COVID-19-Quarantäne: Nichtanrechnung auf Urlaub nur mit ärztlicher Arbeitsunfähigkeitsbescheinigung

Wer während seines Urlaubs an COVID-19 erkrankt, muss sich ärztlich bescheinigen lassen, dass er aufgrund der Erkrankung arbeitsunfähig ist. Ansonsten ist der Arbeitgeber nicht zur Nachgewährung von Urlaub verpflichtet, entschied das Landesarbeitsgericht Düsseldorf. Der behördliche Bescheid, mit dem Quarantäne angeordnet worden sei, genüge insoweit nicht. Das LAG hat die Revision zugelassen.

Häusliche Quarantäne während Erholungsurlaubs

Die Klägerin, eine Maschinenbedienerin in einem Produktionsbetrieb, befand sich in der Zeit vom 10.12.2020 bis zum 31.12.2020 in bewilligtem Erholungsurlaub. Nach einem Kontakt mit ihrer mit COVID-19 infizierten Tochter ordnete das Gesundheitsamt zunächst eine häusliche Quarantäne bis zum 16.12.2020 an. Bei einer Testung am 16.12.2020 wurde bei der Klägerin eine Infektion mit COVID-19 festgestellt. Daraufhin ordnete das Gesundheitsamt für die Klägerin mit Bescheid vom 17.12.2020 häusliche Quarantäne vom 06.12.2020 bis zum 23.12.2020 an. Das Schreiben enthielt den Hinweis, dass die Klägerin als Kranke im Sinn des § 2 Nr. 4 IfSG anzusehen sei. Eine Arbeitsunfähigkeitsbescheinigung durch einen Arzt ließ sich die Klägerin nicht ausstellen.

Streit um Nachgewährung von Urlaubstagen

Die Klägerin verlangte von ihrer Arbeitgeberin die Nachgewährung von zehn Urlaubstagen für die Zeit vom 10.12.2020 bis 23.12.2020. Sie meinte, diese seien wegen der durch das Gesundheitsamt verhängten Quarantäne nicht verbraucht. Die Arbeitgeberin war der Ansicht, dass sie den Urlaubsanspruch der Klägerin auch in diesem Zeitraum erfüllt habe. Der Landschaftsverband lehne in derartigen Fällen Erstattungsanträge mit der Begründung ab, dass für bereits genehmigten Urlaub kein Verdienstausfall entstehe und die Voraussetzung für eine Erstattung nach dem IfSG deshalb nicht erfüllt sei.

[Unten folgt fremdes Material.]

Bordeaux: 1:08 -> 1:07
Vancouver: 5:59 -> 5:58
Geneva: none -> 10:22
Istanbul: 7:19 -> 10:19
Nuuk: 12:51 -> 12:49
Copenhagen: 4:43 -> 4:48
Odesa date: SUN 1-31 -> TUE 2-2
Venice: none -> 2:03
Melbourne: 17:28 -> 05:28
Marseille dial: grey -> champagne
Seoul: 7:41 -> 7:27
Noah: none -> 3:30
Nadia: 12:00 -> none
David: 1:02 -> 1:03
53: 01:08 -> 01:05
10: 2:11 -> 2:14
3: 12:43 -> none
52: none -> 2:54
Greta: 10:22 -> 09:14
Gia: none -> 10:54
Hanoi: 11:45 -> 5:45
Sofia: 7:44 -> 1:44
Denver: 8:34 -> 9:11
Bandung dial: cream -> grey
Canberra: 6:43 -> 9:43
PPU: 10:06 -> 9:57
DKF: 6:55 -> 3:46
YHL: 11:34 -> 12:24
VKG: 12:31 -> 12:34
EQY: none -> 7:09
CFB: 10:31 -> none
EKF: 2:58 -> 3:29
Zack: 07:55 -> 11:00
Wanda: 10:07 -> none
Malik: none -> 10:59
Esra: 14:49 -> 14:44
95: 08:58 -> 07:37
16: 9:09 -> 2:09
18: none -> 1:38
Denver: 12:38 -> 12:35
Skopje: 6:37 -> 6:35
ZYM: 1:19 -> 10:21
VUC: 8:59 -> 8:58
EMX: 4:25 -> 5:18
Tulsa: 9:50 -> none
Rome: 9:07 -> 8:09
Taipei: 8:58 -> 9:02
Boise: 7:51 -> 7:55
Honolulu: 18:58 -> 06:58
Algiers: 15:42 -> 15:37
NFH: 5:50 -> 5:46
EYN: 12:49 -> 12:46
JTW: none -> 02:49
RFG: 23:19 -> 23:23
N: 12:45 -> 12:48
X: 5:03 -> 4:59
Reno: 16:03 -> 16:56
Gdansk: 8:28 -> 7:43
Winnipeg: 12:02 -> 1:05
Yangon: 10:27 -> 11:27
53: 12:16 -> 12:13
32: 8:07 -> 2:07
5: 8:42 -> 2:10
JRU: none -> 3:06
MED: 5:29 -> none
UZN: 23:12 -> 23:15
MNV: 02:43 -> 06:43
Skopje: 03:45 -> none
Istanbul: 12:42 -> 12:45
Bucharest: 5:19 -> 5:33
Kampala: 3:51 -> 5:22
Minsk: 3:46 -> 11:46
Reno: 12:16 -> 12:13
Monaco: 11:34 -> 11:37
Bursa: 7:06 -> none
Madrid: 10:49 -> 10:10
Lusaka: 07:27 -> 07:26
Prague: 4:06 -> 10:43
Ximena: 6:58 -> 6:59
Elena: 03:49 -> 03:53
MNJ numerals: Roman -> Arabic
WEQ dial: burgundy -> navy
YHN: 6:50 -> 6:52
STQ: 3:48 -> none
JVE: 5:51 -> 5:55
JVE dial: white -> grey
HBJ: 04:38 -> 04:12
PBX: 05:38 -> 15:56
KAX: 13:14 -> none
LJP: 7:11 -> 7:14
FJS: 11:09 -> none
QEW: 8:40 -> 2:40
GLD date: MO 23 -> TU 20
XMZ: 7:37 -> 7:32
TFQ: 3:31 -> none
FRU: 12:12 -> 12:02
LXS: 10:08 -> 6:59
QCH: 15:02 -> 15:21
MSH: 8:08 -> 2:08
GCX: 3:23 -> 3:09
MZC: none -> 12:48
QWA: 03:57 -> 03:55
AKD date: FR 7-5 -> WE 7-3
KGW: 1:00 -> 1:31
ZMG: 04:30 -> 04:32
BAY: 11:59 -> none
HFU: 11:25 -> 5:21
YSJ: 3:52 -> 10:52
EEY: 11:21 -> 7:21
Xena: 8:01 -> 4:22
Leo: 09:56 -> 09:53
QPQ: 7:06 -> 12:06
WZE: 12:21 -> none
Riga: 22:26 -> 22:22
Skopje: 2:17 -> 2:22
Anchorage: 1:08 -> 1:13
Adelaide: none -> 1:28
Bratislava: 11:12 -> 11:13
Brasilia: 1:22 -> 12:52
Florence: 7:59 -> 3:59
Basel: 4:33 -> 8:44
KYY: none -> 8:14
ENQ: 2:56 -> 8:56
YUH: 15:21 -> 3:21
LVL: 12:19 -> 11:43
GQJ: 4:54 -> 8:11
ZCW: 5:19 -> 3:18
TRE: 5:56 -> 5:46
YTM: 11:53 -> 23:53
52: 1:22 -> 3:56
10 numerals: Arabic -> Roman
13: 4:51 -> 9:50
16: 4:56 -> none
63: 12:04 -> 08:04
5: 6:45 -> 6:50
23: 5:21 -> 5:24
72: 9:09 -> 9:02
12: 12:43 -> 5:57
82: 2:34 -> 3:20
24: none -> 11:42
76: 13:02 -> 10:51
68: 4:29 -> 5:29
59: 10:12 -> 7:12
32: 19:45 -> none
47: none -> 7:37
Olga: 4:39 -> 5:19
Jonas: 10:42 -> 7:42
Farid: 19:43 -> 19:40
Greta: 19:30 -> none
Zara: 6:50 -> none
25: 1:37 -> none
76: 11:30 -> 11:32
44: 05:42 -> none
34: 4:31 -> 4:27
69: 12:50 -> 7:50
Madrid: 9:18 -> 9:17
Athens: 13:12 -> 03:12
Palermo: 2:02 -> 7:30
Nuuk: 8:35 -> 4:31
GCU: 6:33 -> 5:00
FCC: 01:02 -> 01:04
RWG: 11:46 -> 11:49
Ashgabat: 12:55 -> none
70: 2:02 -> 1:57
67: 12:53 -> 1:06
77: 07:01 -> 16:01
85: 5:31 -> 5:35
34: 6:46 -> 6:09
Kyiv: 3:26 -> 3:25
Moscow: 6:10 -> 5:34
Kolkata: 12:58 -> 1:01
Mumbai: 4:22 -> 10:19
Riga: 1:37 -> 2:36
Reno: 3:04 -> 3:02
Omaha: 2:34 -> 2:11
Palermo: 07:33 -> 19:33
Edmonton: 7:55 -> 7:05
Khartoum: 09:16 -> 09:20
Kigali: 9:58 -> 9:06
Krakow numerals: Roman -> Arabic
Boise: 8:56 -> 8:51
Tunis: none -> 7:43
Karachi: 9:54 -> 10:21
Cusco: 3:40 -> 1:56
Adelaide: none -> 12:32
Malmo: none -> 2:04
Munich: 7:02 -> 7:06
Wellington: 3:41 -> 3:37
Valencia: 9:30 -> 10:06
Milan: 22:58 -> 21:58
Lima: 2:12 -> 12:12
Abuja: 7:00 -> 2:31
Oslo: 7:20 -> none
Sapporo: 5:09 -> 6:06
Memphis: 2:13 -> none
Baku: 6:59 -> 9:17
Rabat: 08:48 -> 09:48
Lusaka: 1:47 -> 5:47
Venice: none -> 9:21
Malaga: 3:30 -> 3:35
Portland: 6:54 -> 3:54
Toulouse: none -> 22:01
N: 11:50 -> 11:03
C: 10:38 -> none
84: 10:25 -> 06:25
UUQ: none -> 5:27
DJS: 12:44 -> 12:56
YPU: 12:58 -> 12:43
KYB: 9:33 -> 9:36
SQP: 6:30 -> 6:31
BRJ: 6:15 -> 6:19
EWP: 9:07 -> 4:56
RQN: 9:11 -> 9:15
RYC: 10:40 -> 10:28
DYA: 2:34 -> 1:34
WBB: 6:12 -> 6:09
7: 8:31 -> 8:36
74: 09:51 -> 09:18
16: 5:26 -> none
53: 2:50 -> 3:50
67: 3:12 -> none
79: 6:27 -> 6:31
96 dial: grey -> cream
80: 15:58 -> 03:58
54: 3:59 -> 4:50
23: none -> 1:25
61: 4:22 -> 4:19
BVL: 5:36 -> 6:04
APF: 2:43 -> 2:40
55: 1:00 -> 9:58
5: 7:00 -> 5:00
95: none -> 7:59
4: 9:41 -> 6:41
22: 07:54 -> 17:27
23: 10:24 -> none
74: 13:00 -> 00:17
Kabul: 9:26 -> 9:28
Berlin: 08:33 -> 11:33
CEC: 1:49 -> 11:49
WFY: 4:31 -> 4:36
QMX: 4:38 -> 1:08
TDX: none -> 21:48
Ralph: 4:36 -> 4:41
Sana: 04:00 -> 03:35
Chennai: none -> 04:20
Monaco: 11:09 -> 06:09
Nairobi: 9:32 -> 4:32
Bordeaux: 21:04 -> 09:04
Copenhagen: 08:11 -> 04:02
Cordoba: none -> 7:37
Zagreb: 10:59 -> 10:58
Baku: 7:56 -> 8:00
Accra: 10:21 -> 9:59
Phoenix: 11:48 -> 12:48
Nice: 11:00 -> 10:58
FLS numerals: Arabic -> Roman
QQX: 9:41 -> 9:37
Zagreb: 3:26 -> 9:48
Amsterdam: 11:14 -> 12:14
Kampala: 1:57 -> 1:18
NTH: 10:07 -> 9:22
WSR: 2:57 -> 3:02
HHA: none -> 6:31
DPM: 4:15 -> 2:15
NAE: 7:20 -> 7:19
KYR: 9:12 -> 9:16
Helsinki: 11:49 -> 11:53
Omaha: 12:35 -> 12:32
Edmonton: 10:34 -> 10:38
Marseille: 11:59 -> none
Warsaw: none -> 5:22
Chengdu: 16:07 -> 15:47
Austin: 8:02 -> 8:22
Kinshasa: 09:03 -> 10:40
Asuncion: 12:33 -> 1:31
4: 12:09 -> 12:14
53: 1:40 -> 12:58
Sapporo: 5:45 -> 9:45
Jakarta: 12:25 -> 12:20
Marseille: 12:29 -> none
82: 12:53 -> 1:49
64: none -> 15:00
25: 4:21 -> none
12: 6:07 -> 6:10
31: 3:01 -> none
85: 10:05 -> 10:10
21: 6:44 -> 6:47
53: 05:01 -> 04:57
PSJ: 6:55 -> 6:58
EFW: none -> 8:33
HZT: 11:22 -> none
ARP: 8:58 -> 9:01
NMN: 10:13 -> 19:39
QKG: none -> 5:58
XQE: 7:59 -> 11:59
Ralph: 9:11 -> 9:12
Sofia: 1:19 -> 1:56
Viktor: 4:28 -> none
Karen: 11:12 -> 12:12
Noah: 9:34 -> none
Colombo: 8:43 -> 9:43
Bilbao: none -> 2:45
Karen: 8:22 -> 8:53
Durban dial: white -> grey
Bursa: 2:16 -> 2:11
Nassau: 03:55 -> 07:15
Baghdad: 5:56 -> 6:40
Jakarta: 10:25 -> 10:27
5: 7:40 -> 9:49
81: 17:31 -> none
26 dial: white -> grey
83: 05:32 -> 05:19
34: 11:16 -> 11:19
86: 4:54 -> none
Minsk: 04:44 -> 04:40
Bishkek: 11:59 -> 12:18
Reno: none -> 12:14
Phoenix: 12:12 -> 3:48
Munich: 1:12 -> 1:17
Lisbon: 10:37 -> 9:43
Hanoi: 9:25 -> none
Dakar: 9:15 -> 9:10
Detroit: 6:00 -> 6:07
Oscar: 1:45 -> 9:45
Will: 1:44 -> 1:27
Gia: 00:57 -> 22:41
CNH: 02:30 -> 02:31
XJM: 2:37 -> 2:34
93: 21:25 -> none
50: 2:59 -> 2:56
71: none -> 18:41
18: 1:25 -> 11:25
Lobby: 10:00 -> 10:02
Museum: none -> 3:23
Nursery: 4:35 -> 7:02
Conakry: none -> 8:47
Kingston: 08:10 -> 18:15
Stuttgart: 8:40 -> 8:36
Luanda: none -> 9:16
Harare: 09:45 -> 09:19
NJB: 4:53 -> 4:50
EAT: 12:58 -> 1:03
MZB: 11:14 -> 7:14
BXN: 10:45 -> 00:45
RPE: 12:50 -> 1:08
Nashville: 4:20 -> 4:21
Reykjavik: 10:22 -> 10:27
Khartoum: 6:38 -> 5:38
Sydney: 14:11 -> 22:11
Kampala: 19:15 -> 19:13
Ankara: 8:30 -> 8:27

LAG: Nichtanrechnung erfordert ärztliche Arbeitsunfähigkeitsbescheinigung 

Die Klage hatte weder in erster noch in zweiter Instanz Erfolg. Das LAG Düsseldorf begründet die Klageabweisung mit der gesetzlichen Regelung in § 9 BUrlG. Die Vorschrift unterscheide zwischen Erkrankung und darauf beruhender Arbeitsunfähigkeit. Beide Begriffe seien nicht gleichzusetzen. Danach erfordere die Nichtanrechnung der Urlaubstage bei bereits bewilligtem Urlaub, dass durch ein ärztliches Zeugnis nachgewiesen ist, dass aufgrund der Erkrankung Arbeitsunfähigkeit gegeben ist. Daran fehle es hier. Aus dem Bescheid des Gesundheitsamts ergebe sich lediglich, dass die Klägerin an COVID-19 erkrankt war. Eine Beurteilung der Arbeitsfähigkeit der Klägerin durch einen Arzt sei nicht vorgenommen worden.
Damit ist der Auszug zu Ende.